Segment Start: Data section

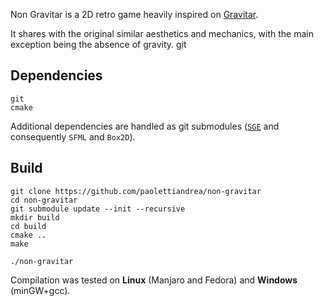 Non Gravitar is a 2D retro game heavily inspired on [Gravitar](https://en.wikipedia.org/wiki/Gravitar).

It shares with the original similar aesthetics and mechanics, with the main exception being the absence of gravity.
git 
## Dependencies
    git
    cmake
Additional dependencies are handled as git submodules ([`SGE`](https://github.com/paolettiandrea/SGE) and consequently `SFML` and `Box2D`).

## Build
    git clone https://github.com/paolettiandrea/non-gravitar
    cd non-gravitar
    git submodule update --init --recursive
    mkdir build
    cd build
    cmake ..
    make
    
    ./non-gravitar
    
Compilation was tested on **Linux** (Manjaro and Fedora) and **Windows** (minGW+gcc).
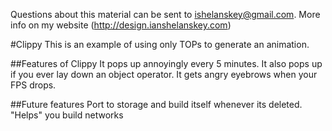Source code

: Questions about this material can be sent to ishelanskey@gmail.com.
More info on my website (http://design.ianshelanskey.com)

#Clippy
This is an example of using only TOPs to generate an animation.

##Features of Clippy
It pops up annoyingly every 5 minutes.
It also pops up if you ever lay down an object operator. 
It gets angry eyebrows when your FPS drops.

##Future features
Port to storage and build itself whenever its deleted.
"Helps" you build networks
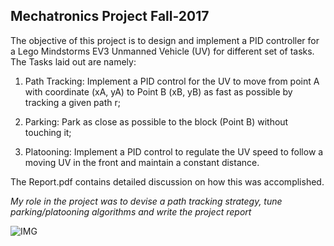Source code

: ## Mechatronics Project Fall-2017

The objective of this project is to design and implement a PID controller for a Lego Mindstorms EV3 Unmanned Vehicle (UV) for different set of tasks. The Tasks laid out are namely:

1. Path Tracking: Implement a PID control for the UV to move from point A with coordinate (xA, yA) to Point B (xB, yB) as fast as possible by tracking a given path r;

1. Parking: Park as close as possible to the block (Point B) without touching it;

1. Platooning: Implement a PID control to regulate the UV speed to follow a moving UV in the front and maintain a constant distance.

The Report.pdf contains detailed discussion on how this was accomplished.

*My role in the project was to devise a path tracking strategy, tune parking/platooning algorithms and write the project report*

![IMG](http://i66.tinypic.com/fk0k76.png)
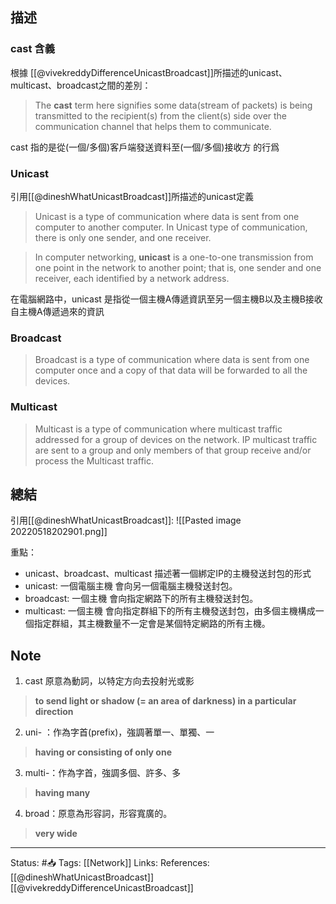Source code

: 
## 描述




### cast 含義
根據 [[@vivekreddyDifferenceUnicastBroadcast]]所描述的unicast、multicast、broadcast之間的差別：

> The **cast** term here signifies some data(stream of packets) is being transmitted to the recipient(s) from the client(s) side over the communication channel that helps them to communicate.

cast 指的是從(一個/多個)客戶端發送資料至(一個/多個)接收方 的行爲


### Unicast 
引用[[@dineshWhatUnicastBroadcast]]所描述的unicast定義


> Unicast is a type of communication where data is sent from one computer to another computer. In Unicast type of communication, there is only one sender, and one receiver.



> In computer networking, **unicast** is a one-to-one transmission from one point in the network to another point; that is, one sender and one receiver, each identified by a network address.

在電腦網路中，unicast 是指從一個主機A傳遞資訊至另一個主機B以及主機B接收自主機A傳遞過來的資訊

### Broadcast
> Broadcast is a type of communication where data is sent from one computer once and a copy of that data will be forwarded to all the devices.  

###  Multicast
> Multicast is a type of communication where multicast traffic addressed for a group of devices on the network. IP multicast traffic are sent to a group and only members of that group receive and/or process the Multicast traffic.


## 總結
引用[[@dineshWhatUnicastBroadcast]]: 
![[Pasted image 20220518202901.png]]


重點：
- unicast、broadcast、multicast 描述著一個綁定IP的主機發送封包的形式
- unicast: 一個電腦主機 會向另一個電腦主機發送封包。
- broadcast: 一個主機 會向指定網路下的所有主機發送封包。
- multicast: 一個主機 會向指定群組下的所有主機發送封包，由多個主機構成一個指定群組，其主機數量不一定會是某個特定網路的所有主機。







## Note 

1. cast 原意為動詞，以特定方向去投射光或影
> **to send light or shadow (= an area of darkness) in a particular direction**


2. uni- ：作為字首(prefix)，強調著單一、單獨、一
> **having or consisting of only one**


3. multi-：作為字首，強調多個、許多、多
>**having many**

4. broad：原意為形容詞，形容寬廣的。
> **very wide**


---
Status: #📥 
Tags:
[[Network]]
Links:
References:
[[@dineshWhatUnicastBroadcast]]
[[@vivekreddyDifferenceUnicastBroadcast]]

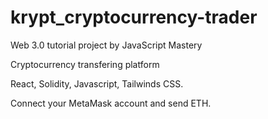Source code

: # krypt_cryptocurrency-trader

Web 3.0 tutorial project by JavaScript Mastery

Cryptocurrency transfering platform

React, Solidity, Javascript, Tailwinds CSS.

Connect your MetaMask account and send ETH.
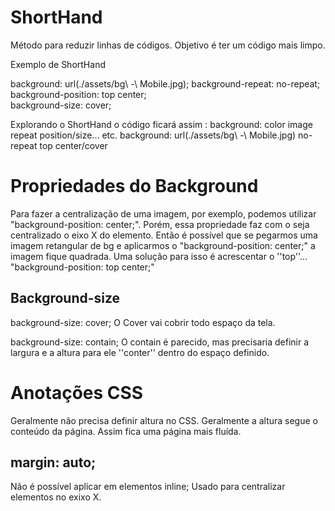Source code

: # ShortHand

Método para reduzir linhas de códigos.
Objetivo é ter um código mais limpo.

Exemplo de ShortHand

background: url(./assets/bg\ -\ Mobile.jpg);
background-repeat: no-repeat;  
 background-position: top center;  
 background-size: cover;

Explorando o ShortHand o código ficará assim :
background: color image repeat position/size... etc.
background: url(./assets/bg\ -\ Mobile.jpg) no-repeat top center/cover

# Propriedades do Background

Para fazer a centralização de uma imagem, por exemplo, podemos utilizar "background-position: center;".
Porém, essa propriedade faz com o seja centralizado o eixo X do elemento. Então é possível que se pegarmos uma imagem retangular de bg e aplicarmos o "background-position: center;" a imagem fique quadrada. Uma solução para isso é acrescentar o ''top''... "background-position: top center;"

## Background-size

background-size: cover; O Cover vai cobrir todo espaço da tela.

background-size: contain; O contain é parecido, mas precisaria definir a largura e a altura para ele ''conter'' dentro do espaço definido.

# Anotações CSS
Geralmente não precisa definir altura no CSS.
Geralmente a altura segue o conteúdo da página. Assim fica uma página mais fluída.

## margin: auto;
Não é possível aplicar em elementos inline; 
Usado para centralizar elementos no exixo X.  
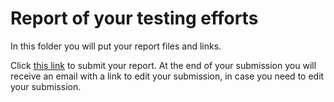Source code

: # Report of your testing efforts
In this folder you will put your report files and links.

Click [this link](https://forms.gle/iNTMwbaAWzKPqqv17) to submit your report. At the end of your submission you will receive an email with a link to edit your submission, in case you need to edit your submission.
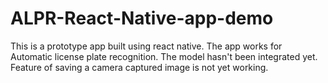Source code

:# ALPR-React-Native-app-demo

This is a prototype app built using react native.
The app works for Automatic license plate recognition.
The model hasn't been integrated yet.
Feature of saving a camera captured image is not yet working.
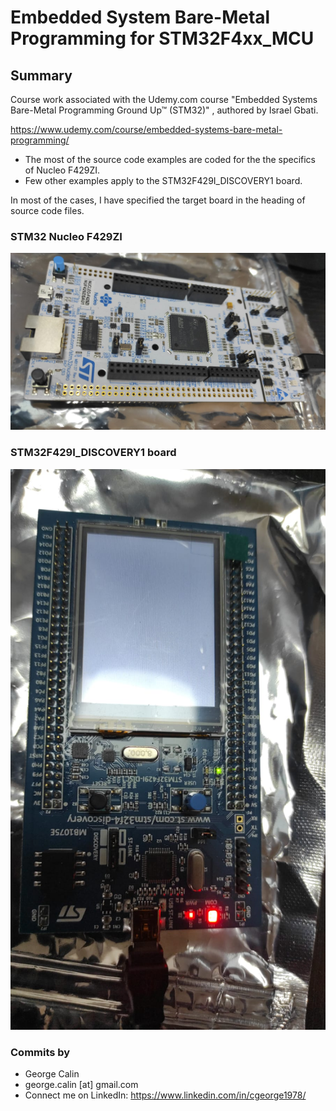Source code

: # Embedded System Bare-Metal Programming for STM32F4xx_MCU

## Summary
Course work associated with the Udemy.com course "Embedded Systems Bare-Metal Programming Ground Up™ (STM32)" , authored by Israel Gbati.

https://www.udemy.com/course/embedded-systems-bare-metal-programming/

* The most of the source code examples are coded for the the specifics of  Nucleo F429ZI. 
* Few other examples apply to the STM32F429I_DISCOVERY1 board. 

In most of the cases, I have specified the target board in the heading of source code files. 

### STM32 Nucleo F429ZI
![STM32 Nucleo 144 Development Board](STM32_Nucleo_144.jpg)

### STM32F429I_DISCOVERY1 board 
![STM32F429I_DISCOVERY1 Discovery Board](STM32F429I_DISCOVERY1.jpg)


### Commits by
* George Calin 
* george.calin [at] gmail.com
* Connect me on LinkedIn: https://www.linkedin.com/in/cgeorge1978/
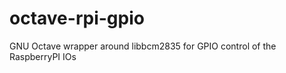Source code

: octave-rpi-gpio
===============

GNU Octave wrapper around libbcm2835 for GPIO control of the RaspberryPI IOs
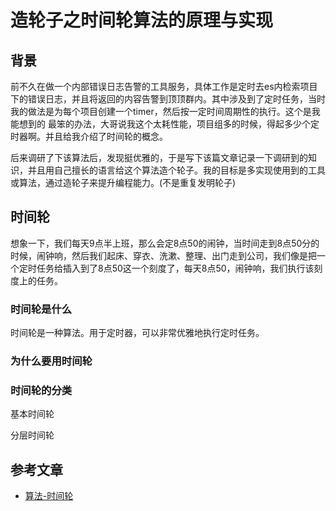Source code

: # 造轮子之时间轮算法的原理与实现

## 背景

前不久在做一个内部错误日志告警的工具服务，具体工作是定时去es内检索项目下的错误日志，并且将返回的内容告警到顶顶群内。其中涉及到了定时任务，当时我的做法是为每个项目创建一个timer，然后按一定时间周期性的执行。这个是我能想到的 最笨的办法，大哥说我这个太耗性能，项目组多的时候，得起多少个定时器啊。并且给我介绍了时间轮的概念。

后来调研了下该算法后，发现挺优雅的，于是写下该篇文章记录一下调研到的知识，并且用自己擅长的语言给这个算法造个轮子。我的目标是多实现使用到的工具或算法，通过造轮子来提升编程能力。(不是重复发明轮子)

## 时间轮

想象一下，我们每天9点半上班，那么会定8点50的闹钟，当时间走到8点50分的时候，闹钟响，然后我们起床、穿衣、洗漱、整理、出门走到公司，我们像是把一个定时任务给插入到了8点50这一个刻度了，每天8点50，闹钟响，我们执行该刻度上的任务。

### 时间轮是什么

时间轮是一种算法。用于定时器，可以非常优雅地执行定时任务。

### 为什么要用时间轮



### 时间轮的分类

基本时间轮

分层时间轮

## 参考文章

- [算法-时间轮]([https://www.veaxen.com/%E7%AE%97%E6%B3%95-%E6%97%B6%E9%97%B4%E8%BD%AE.html](https://www.veaxen.com/算法-时间轮.html))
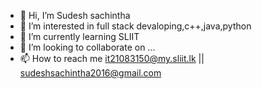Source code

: - 👋 Hi, I’m Sudesh sachintha
- 👀 I’m interested in full stack devaloping,c++,java,python
- 🌱 I’m currently learning SLIIT
- 💞️ I’m looking to collaborate on ...
- 📫 How to reach me it21083150@my.sliit.lk || sudeshsachintha2016@gmail.com

<!---
IT21083150/IT21083150 is a ✨ special ✨ repository because its `README.md` (this file) appears on your GitHub profile.
You can click the Preview link to take a look at your changes.
--->
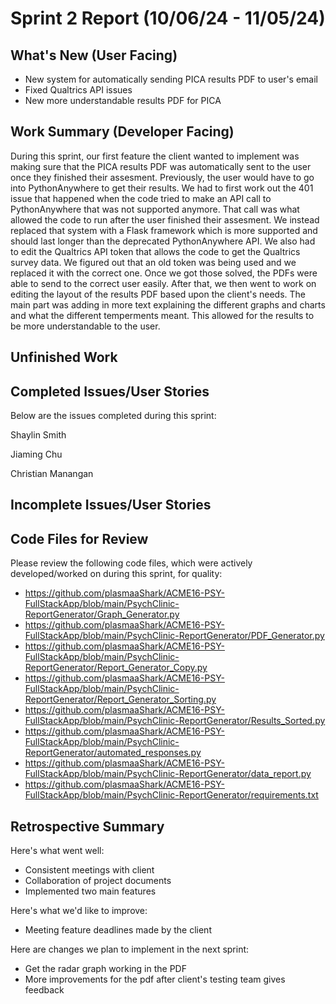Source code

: # Sprint 2 Report (10/06/24 - 11/05/24)

## What's New (User Facing)
 * New system for automatically sending PICA results PDF to user's email
 * Fixed Qualtrics API issues
 * New more understandable results PDF for PICA
 
## Work Summary (Developer Facing)
During this sprint, our first feature the client wanted to implement was making sure that the PICA results PDF was automatically sent to the user once they finished their assesment. Previously, the user would have to go into PythonAnywhere to get their results. We had to first work out the 401 issue that happened when the code tried to make an API call to PythonAnywhere that was not supported anymore. That call was what allowed the code to run after the user finished their assesment. We instead replaced that system with a Flask framework which is more supported and should last longer than the deprecated PythonAnywhere API. We also had to edit the Qualtrics API token that allows the code to get the Qualtrics survey data. We figured out that an old token was being used and we replaced it with the correct one. Once we got those solved, the PDFs were able to send to the correct user easily. After that, we then went to work on editing the layout of the results PDF based upon the client's needs. The main part was adding in more text explaining the different graphs and charts and what the different temperments meant. This allowed for the results to be more understandable to the user.
## Unfinished Work


## Completed Issues/User Stories
Below are the issues completed during this sprint:

Shaylin Smith


Jiaming Chu


Christian Manangan


## Incomplete Issues/User Stories


## Code Files for Review
Please review the following code files, which were actively developed/worked on during this sprint, for quality:
  * https://github.com/plasmaaShark/ACME16-PSY-FullStackApp/blob/main/PsychClinic-ReportGenerator/Graph_Generator.py
  * https://github.com/plasmaaShark/ACME16-PSY-FullStackApp/blob/main/PsychClinic-ReportGenerator/PDF_Generator.py
  * https://github.com/plasmaaShark/ACME16-PSY-FullStackApp/blob/main/PsychClinic-ReportGenerator/Report_Generator_Copy.py
  * https://github.com/plasmaaShark/ACME16-PSY-FullStackApp/blob/main/PsychClinic-ReportGenerator/Report_Generator_Sorting.py
  * https://github.com/plasmaaShark/ACME16-PSY-FullStackApp/blob/main/PsychClinic-ReportGenerator/Results_Sorted.py
  * https://github.com/plasmaaShark/ACME16-PSY-FullStackApp/blob/main/PsychClinic-ReportGenerator/automated_responses.py
  * https://github.com/plasmaaShark/ACME16-PSY-FullStackApp/blob/main/PsychClinic-ReportGenerator/data_report.py
  * https://github.com/plasmaaShark/ACME16-PSY-FullStackApp/blob/main/PsychClinic-ReportGenerator/requirements.txt

## Retrospective Summary
Here's what went well:
  * Consistent meetings with client
  * Collaboration of project documents
  * Implemented two main features
 
Here's what we'd like to improve:
   * Meeting feature deadlines made by the client
  
Here are changes we plan to implement in the next sprint:
   * Get the radar graph working in the PDF
   * More improvements for the pdf after client's testing team gives feedback
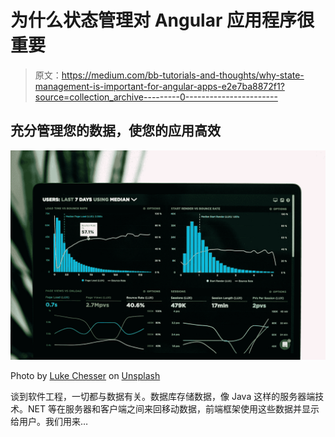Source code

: # 为什么状态管理对 Angular 应用程序很重要

> 原文：<https://medium.com/bb-tutorials-and-thoughts/why-state-management-is-important-for-angular-apps-e2e7ba8872f1?source=collection_archive---------0----------------------->

## 充分管理您的数据，使您的应用高效

![](img/83816fd9f9debe9bc7ba877c98a03654.png)

Photo by [Luke Chesser](https://unsplash.com/@lukechesser?utm_source=medium&utm_medium=referral) on [Unsplash](https://unsplash.com?utm_source=medium&utm_medium=referral)

谈到软件工程，一切都与数据有关。数据库存储数据，像 Java 这样的服务器端技术。NET 等在服务器和客户端之间来回移动数据，前端框架使用这些数据并显示给用户。我们用来…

Segment End: Data section

* **Try it**: Using the material above, reproduce only the lines that run from the line with "1. Parking: Park" up to and including the line with "### Broadcast", exactly, with the pictures dropped.

* **Answer to this problem**:
1. Parking: Park as close as possible to the block (Point B) without touching it;

1. Platooning: Implement a PID control to regulate the UV speed to follow a moving UV in the front and maintain a constant distance.

The Report.pdf contains detailed discussion on how this was accomplished.

*My role in the project was to devise a path tracking strategy, tune parking/platooning algorithms and write the project report*

![IMG](http://i66.tinypic.com/fk0k76.png)
Source code

: 
## 描述




### cast 含義
根據 [[@vivekreddyDifferenceUnicastBroadcast]]所描述的unicast、multicast、broadcast之間的差別：

> The **cast** term here signifies some data(stream of packets) is being transmitted to the recipient(s) from the client(s) side over the communication channel that helps them to communicate.

cast 指的是從(一個/多個)客戶端發送資料至(一個/多個)接收方 的行爲


### Unicast 
引用[[@dineshWhatUnicastBroadcast]]所描述的unicast定義


> Unicast is a type of communication where data is sent from one computer to another computer. In Unicast type of communication, there is only one sender, and one receiver.



> In computer networking, **unicast** is a one-to-one transmission from one point in the network to another point; that is, one sender and one receiver, each identified by a network address.

在電腦網路中，unicast 是指從一個主機A傳遞資訊至另一個主機B以及主機B接收自主機A傳遞過來的資訊

### Broadcast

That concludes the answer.